Does this involve "shadowy gray cardinals"? I suppose you could call the people in charge of media companies that, as well as the government officials they interact with, as well as the coordinators at the social media company level. Can the room be an email chain? Or a zoom meeting?

Perhaps when they wipe the servers they use to communicate confidential information on, they do not use acid, and Hillary does not personally smash them with a hammer.

Is it still a conspiracy if they're not literally wearing capes and bathing in blood?

How does your theory fit the facts better than my theory, which is "The media is very liberal and captured by woke nowadays, and thus needs to no cabal to push a particular narrative; nonetheless, they do not have the organization or unity or control to just make everyone do what they want"?

I think it's somewhat semantic.

nonetheless, they do not have the organization or unity or control to just make everyone do what they want

Well obviously we're not all doing everything that they want, but it appears preposterous to me to think that suppressing stories, shutting down online dissent, jailing people, using fake intelligence to start/amplify conflicts etc, is not exerting some kind of control over the world.

What is the difference between 'cabal' and 'captured by woke'?

What if the media was just a bunch of nazis all acting in concert with what Adolf Hitler decided? Is that a cabal or just 'being captured' by nazis?

Moreover, it's more than 'the media'. It's also social media companies (still the media perhaps but different people), it's gaming media companies, it's video game making companies. It's also government agencies.

There's a lawsuit right now:

Meanwhile, Landry, in his prepared testimony, obtained and reviewed by Fox News Digital, wrote that, through the lawsuit, they have "uncovered a censorship enterprise so vast that it spans over a dozen significant government institutions."

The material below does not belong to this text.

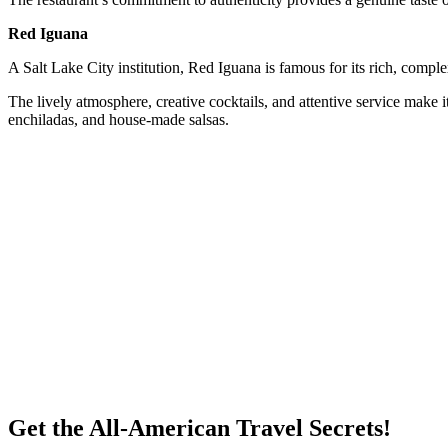
Red Iguana
A Salt Lake City institution, Red Iguana is famous for its rich, comple
The lively atmosphere, creative cocktails, and attentive service make i
enchiladas, and house-made salsas.
Get the All-American Travel Secrets!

Perhaps evidence will come out from this law suit that support my hypothesis over yours. Remember, a conspiracy theorist is just a guy who is right early.

Other components of this conspiracy I would add are the non-profits crying wolf about various 'hate' crimes (to distinguish from love crimes), to push social media companies, schools, businesses to censor/cancel dissidents. And the internet infrastructure as well.

So I would say that at the minimum the components are the following :

  • media
  • government (including courts as seen in the current legal battle against Trump)
  • tech companies
  • NGOs

If it were just the media they would not be able to suppress competition.